### Activity
Go through the listing below and gather every line with the word "down".

### Exercise input
'''

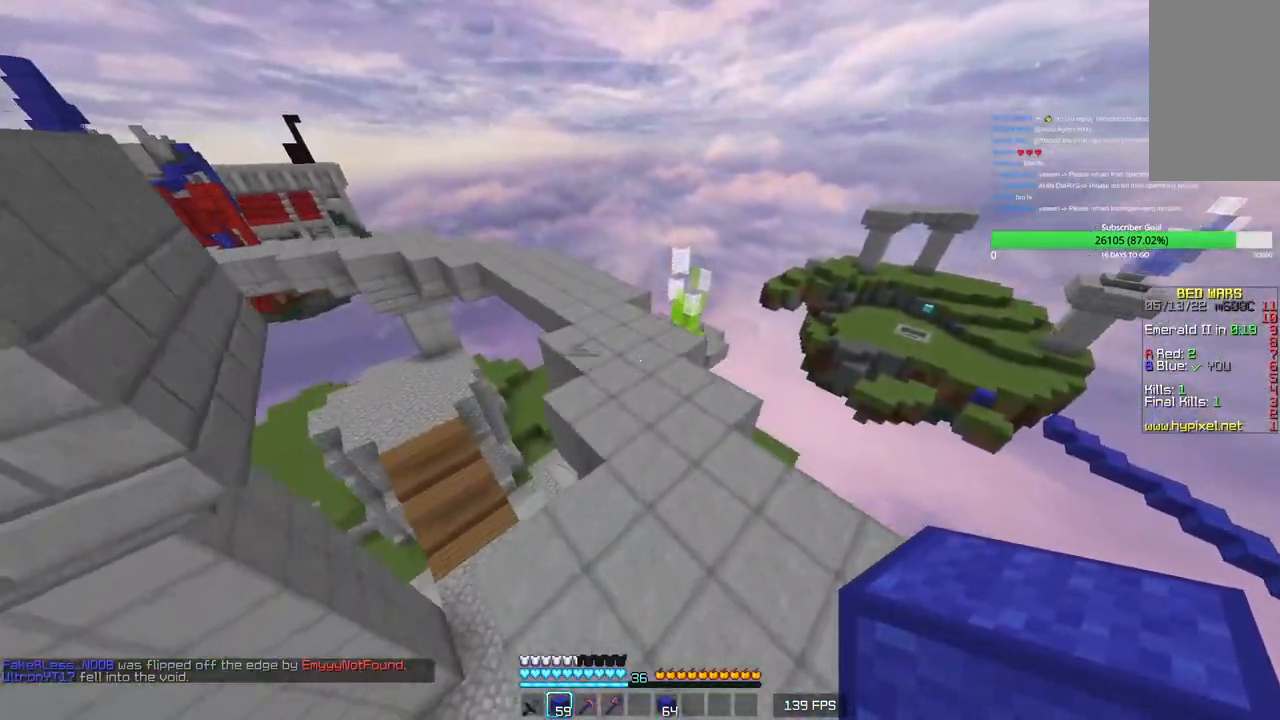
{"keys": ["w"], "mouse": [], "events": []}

'''
'''

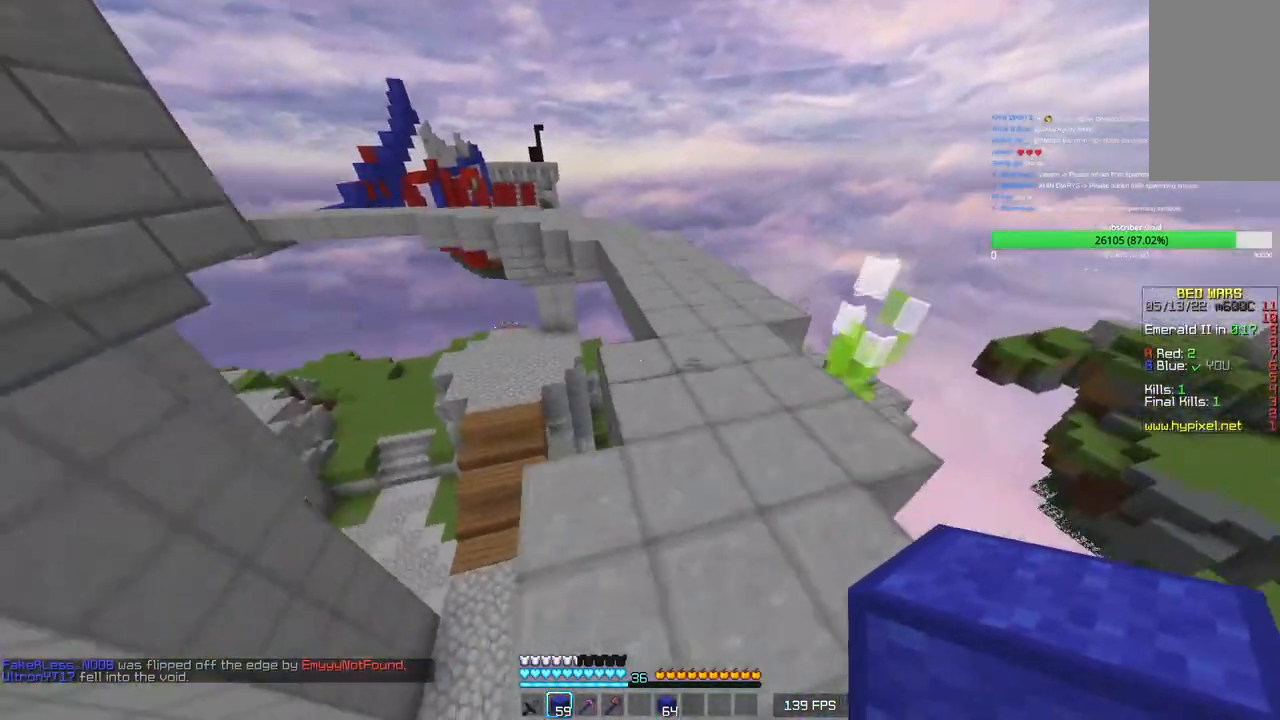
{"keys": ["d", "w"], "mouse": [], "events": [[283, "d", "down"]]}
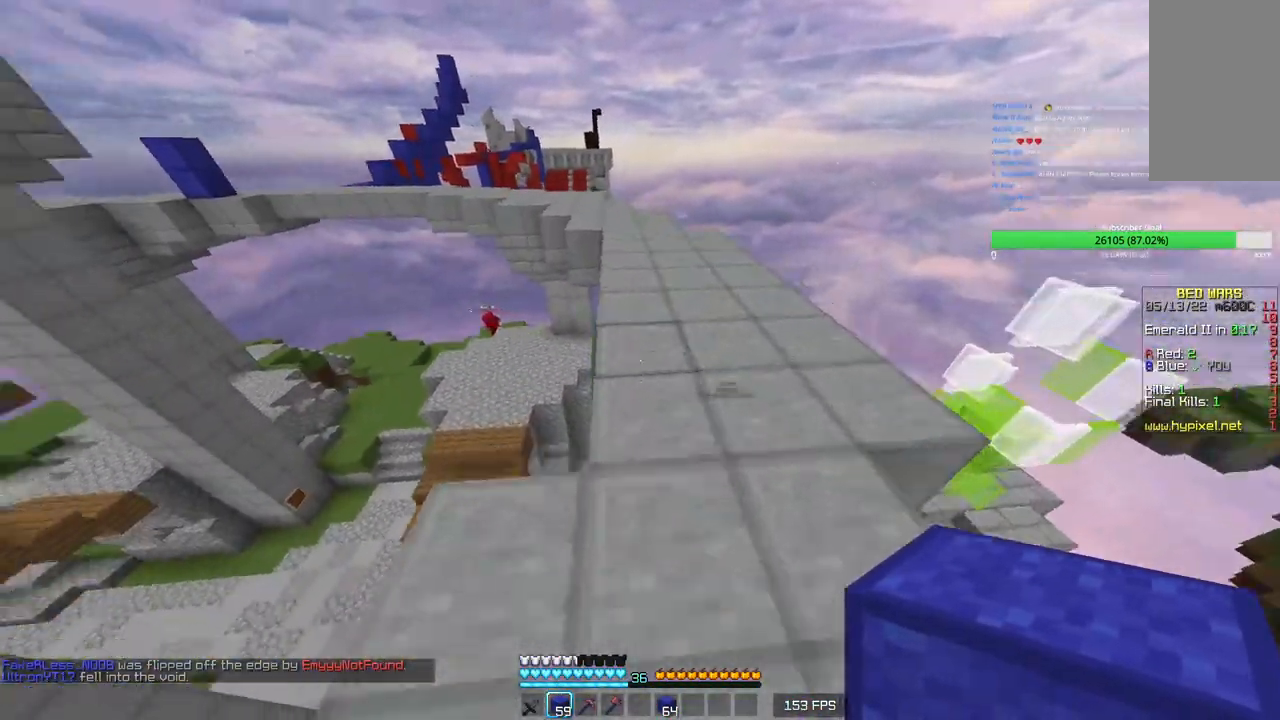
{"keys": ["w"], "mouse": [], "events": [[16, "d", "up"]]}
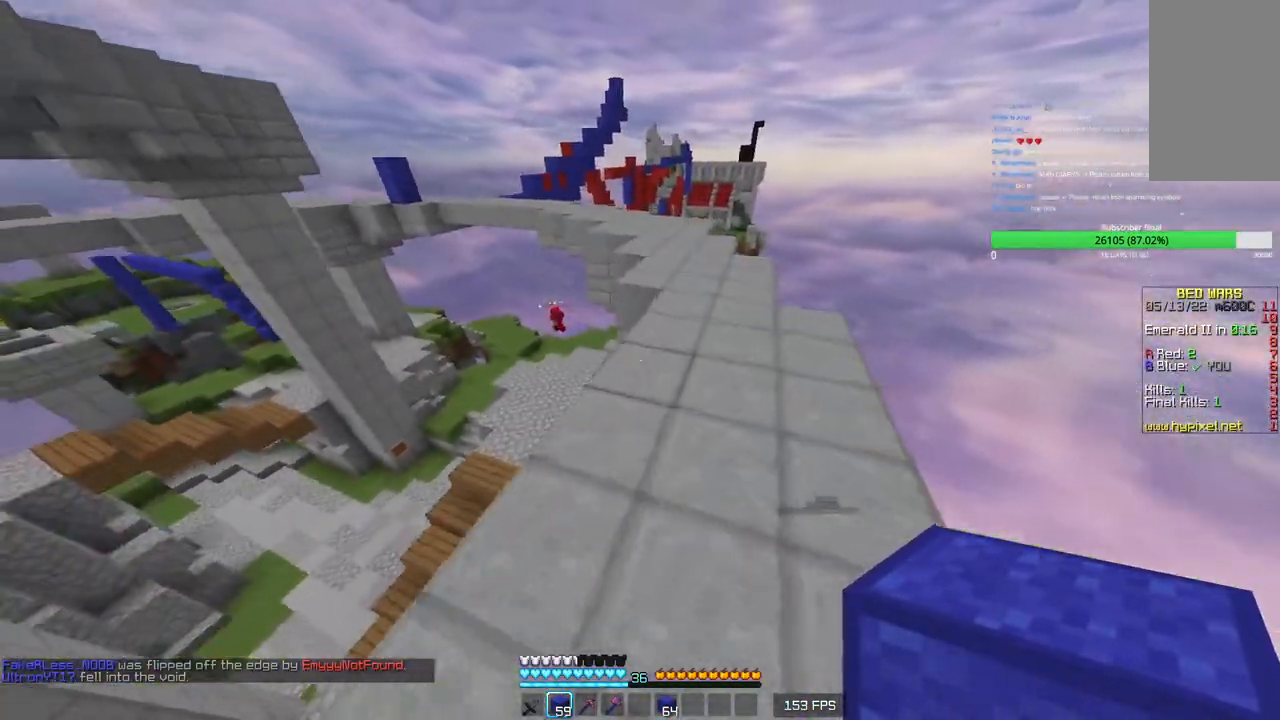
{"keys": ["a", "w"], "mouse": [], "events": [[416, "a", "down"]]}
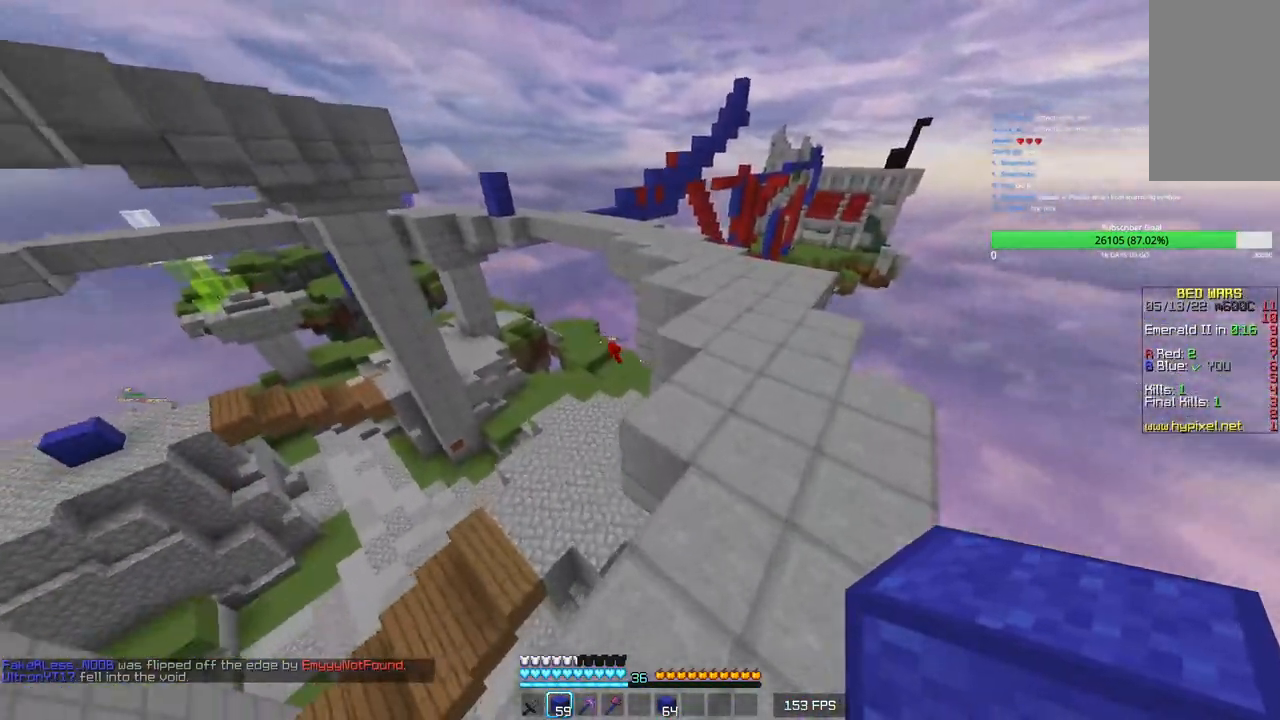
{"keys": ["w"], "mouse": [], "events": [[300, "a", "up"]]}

'''

### Your solution
{"keys": ["d", "w"], "mouse": [], "events": [[283, "d", "down"]]}
{"keys": ["a", "w"], "mouse": [], "events": [[416, "a", "down"]]}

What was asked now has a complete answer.